REQUIREMENT: Below are records to repeat exactly; do not include any pictures.

AVAILABLE DATA:

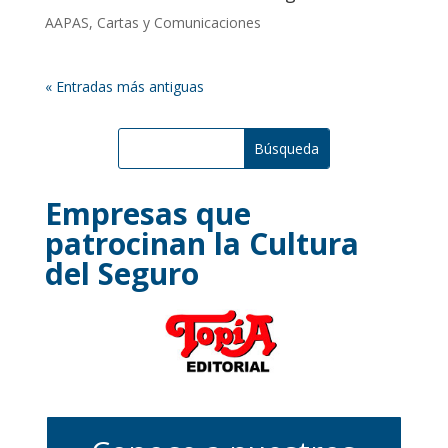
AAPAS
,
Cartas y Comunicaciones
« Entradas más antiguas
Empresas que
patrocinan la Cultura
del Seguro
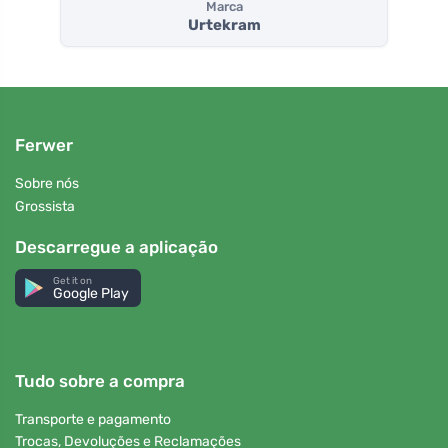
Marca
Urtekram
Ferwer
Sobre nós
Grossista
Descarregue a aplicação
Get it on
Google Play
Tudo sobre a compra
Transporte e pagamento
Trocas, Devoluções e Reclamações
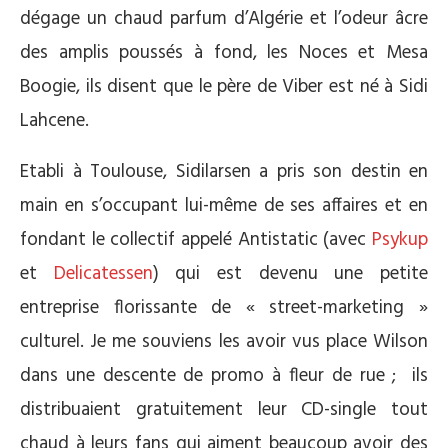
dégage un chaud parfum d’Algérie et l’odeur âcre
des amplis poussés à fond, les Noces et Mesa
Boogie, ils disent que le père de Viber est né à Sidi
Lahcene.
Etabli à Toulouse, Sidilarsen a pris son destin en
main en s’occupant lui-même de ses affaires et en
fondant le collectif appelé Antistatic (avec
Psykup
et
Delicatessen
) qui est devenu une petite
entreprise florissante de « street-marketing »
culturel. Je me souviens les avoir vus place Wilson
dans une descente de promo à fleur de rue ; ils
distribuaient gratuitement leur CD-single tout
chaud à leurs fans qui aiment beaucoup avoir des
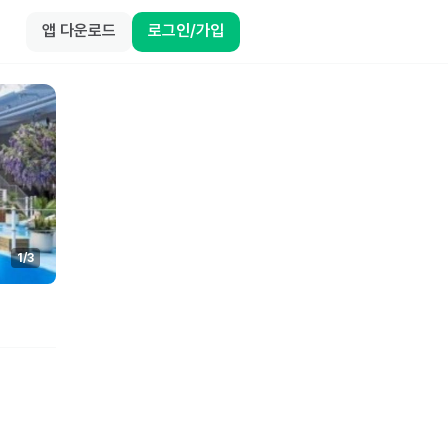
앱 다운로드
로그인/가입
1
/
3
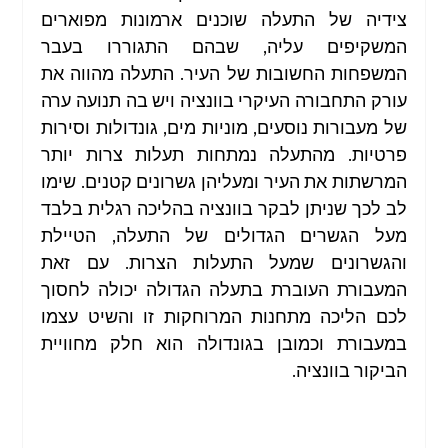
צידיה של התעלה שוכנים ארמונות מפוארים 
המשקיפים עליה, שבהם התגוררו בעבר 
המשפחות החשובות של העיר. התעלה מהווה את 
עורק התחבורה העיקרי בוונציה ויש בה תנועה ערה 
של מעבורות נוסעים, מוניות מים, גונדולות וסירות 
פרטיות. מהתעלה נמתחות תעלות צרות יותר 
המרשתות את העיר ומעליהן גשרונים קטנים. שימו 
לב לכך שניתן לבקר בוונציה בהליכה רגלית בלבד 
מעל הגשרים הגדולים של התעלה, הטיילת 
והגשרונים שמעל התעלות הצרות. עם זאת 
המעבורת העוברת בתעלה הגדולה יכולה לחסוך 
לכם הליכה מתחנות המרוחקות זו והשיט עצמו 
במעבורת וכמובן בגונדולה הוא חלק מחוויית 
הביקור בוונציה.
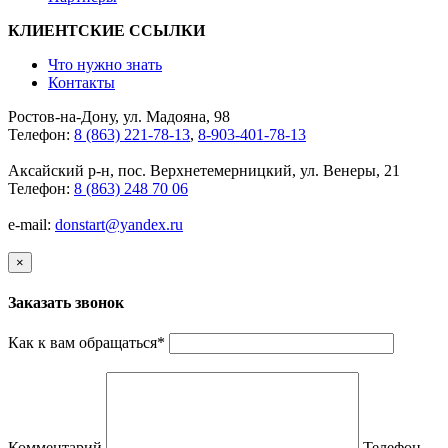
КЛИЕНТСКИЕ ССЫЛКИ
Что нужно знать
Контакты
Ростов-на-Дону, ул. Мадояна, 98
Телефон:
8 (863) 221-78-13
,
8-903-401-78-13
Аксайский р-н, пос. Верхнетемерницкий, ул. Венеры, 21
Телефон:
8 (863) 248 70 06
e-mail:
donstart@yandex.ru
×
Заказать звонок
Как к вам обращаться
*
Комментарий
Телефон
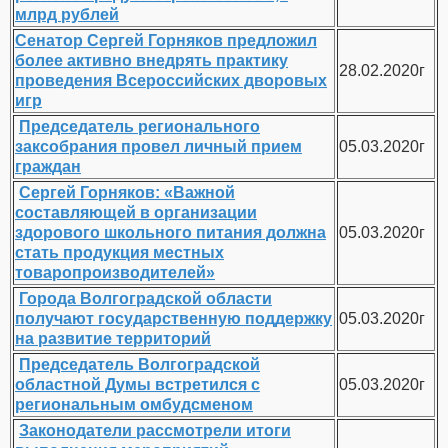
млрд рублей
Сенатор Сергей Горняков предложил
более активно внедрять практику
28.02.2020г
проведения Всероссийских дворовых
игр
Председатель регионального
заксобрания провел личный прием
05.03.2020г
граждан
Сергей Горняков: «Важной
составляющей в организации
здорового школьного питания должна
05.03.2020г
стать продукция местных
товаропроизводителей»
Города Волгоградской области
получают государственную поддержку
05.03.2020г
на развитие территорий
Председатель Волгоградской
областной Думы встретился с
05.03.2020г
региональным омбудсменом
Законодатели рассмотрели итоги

SOLUTION TO THIS EXERCISE:
AAPAS
,
Cartas y Comunicaciones
« Entradas más antiguas
Empresas que
patrocinan la Cultura
del Seguro
Marca
Urtekram
Ferwer
Sobre nós
Grossista
Descarregue a aplicação
Get it on
Google Play
Tudo sobre a compra
Transporte e pagamento
Trocas, Devoluções e Reclamações
dégage un chaud parfum d’Algérie et l’odeur âcre
des amplis poussés à fond, les Noces et Mesa
Boogie, ils disent que le père de Viber est né à Sidi
Lahcene.
Etabli à Toulouse, Sidilarsen a pris son destin en
main en s’occupant lui-même de ses affaires et en
fondant le collectif appelé Antistatic (avec
Psykup
et
Delicatessen
) qui est devenu une petite
entreprise florissante de « street-marketing »
culturel. Je me souviens les avoir vus place Wilson
dans une descente de promo à fleur de rue ; ils
distribuaient gratuitement leur CD-single tout
chaud à leurs fans qui aiment beaucoup avoir des
앱 다운로드
로그인/가입
1
/
3
צידיה של התעלה שוכנים ארמונות מפוארים 
המשקיפים עליה, שבהם התגוררו בעבר 
המשפחות החשובות של העיר. התעלה מהווה את 
עורק התחבורה העיקרי בוונציה ויש בה תנועה ערה 
של מעבורות נוסעים, מוניות מים, גונדולות וסירות 
פרטיות. מהתעלה נמתחות תעלות צרות יותר 
המרשתות את העיר ומעליהן גשרונים קטנים. שימו 
לב לכך שניתן לבקר בוונציה בהליכה רגלית בלבד 
מעל הגשרים הגדולים של התעלה, הטיילת 
והגשרונים שמעל התעלות הצרות. עם זאת 
המעבורת העוברת בתעלה הגדולה יכולה לחסוך 
לכם הליכה מתחנות המרוחקות זו והשיט עצמו 
במעבורת וכמובן בגונדולה הוא חלק מחוויית 
הביקור בוונציה.
КЛИЕНТСКИЕ ССЫЛКИ
Что нужно знать
Контакты
Ростов-на-Дону, ул. Мадояна, 98
Телефон:
8 (863) 221-78-13
,
8-903-401-78-13
Аксайский р-н, пос. Верхнетемерницкий, ул. Венеры, 21
Телефон:
8 (863) 248 70 06
e-mail:
donstart@yandex.ru
×
Заказать звонок
Как к вам обращаться
*
Комментарий
Телефон
млрд рублей
Сенатор Сергей Горняков предложил
более активно внедрять практику
28.02.2020г
проведения Всероссийских дворовых
игр
Председатель регионального
заксобрания провел личный прием
05.03.2020г
граждан
Сергей Горняков: «Важной
составляющей в организации
здорового школьного питания должна
05.03.2020г
стать продукция местных
товаропроизводителей»
Города Волгоградской области
получают государственную поддержку
05.03.2020г
на развитие территорий
Председатель Волгоградской
областной Думы встретился с
05.03.2020г
региональным омбудсменом
Законодатели рассмотрели итоги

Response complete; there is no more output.